Combined anatomical and functional imaging using coronary CT angiography and myocardial perfusion SPECT in symptomatic adults with abnormal origin of a coronary artery INTERNATIONAL JOURNAL OF CARDIOVASCULAR IMAGING Uebleis, C., Groebner, M., von Ziegler, F., Becker, A., Rischpler, C., TEGTMEYER, R., Becker, C., Lehner, S., HAUG, A. R., Cumming, P., Bartenstein, P., Franz, W. M., Hacker, M. 2012; 28 (7): 1763-1774


There has been a lack of standardized workup guidelines for patients with congenital abnormal origin of a coronary artery from the opposite sinus (ACAOS).
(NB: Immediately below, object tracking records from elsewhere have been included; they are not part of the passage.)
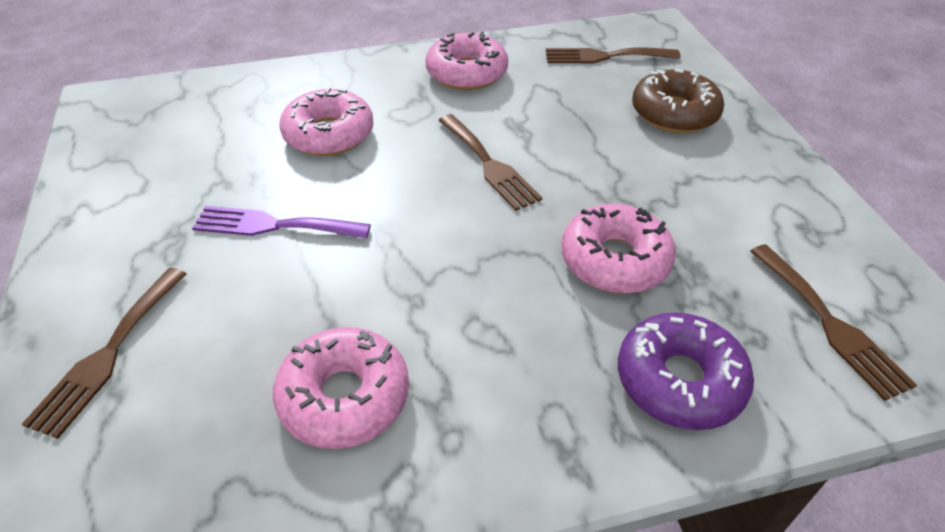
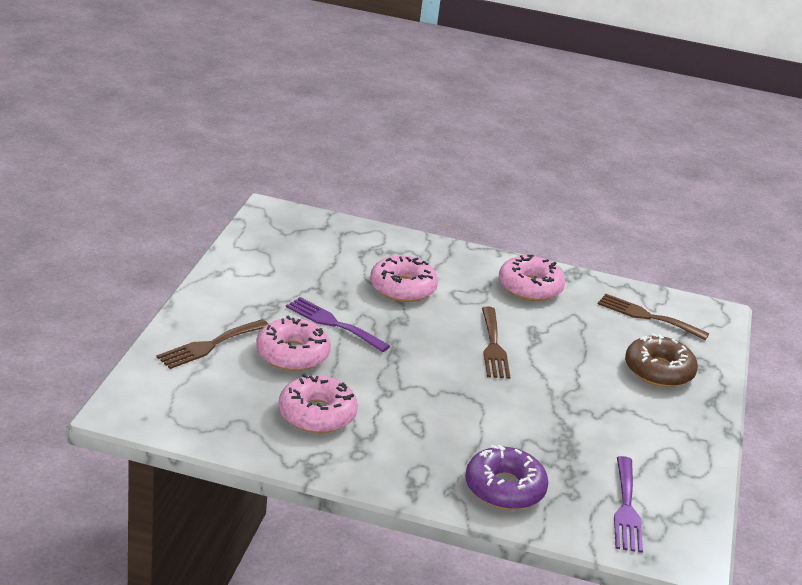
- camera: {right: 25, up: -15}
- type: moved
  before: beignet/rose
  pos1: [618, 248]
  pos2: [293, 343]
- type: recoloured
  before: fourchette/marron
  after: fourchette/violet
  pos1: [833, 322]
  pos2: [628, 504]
We aimed to evaluate the use of cardiac hybrid imaging using multi-detector row CT (MDCT) for coronary CT angiography (Coronary CTA) and stress-rest myocardial perfusion SPECT (MPS) for comprehensive diagnosis of symptomatic adult patients with ACAOS. Seventeen symptomatic patients (12 men; 54 ± 13 years) presenting with ACAOS underwent coronary CTA and MPS. Imaging data were analyzed by conventional means, and with additional use of 3D image fusion to allocate stress induced perfusion defects (PD) to their supplying coronary arteries. An anomalous RCA arose from the left anterior sinus in eight patients, an abnormal origin from the right sinus was detected in nine patients (5 left coronary arteries, LCA and 4 LCx). Five of the 17 patients (29%) demonstrated a reversible PD in MPS. There was no correlation between the anatomical variants of ACAOS and the presence of myocardial ischemia. Image fusion enabled the allocation of reversible PD to the anomalous vessel in three patients (two cases in the RCA and the other in the LCA territory); PD in two patients were allocated to the territory of artery giving rise to the anomalies, rather than the anomalies themselves. In a small cohort of adult symptomatic patients with ACAOS anomaly there was no relation found between the specific anatomical variant and the appearance of stress induced myocardial ischemia using cardiac hybrid imaging.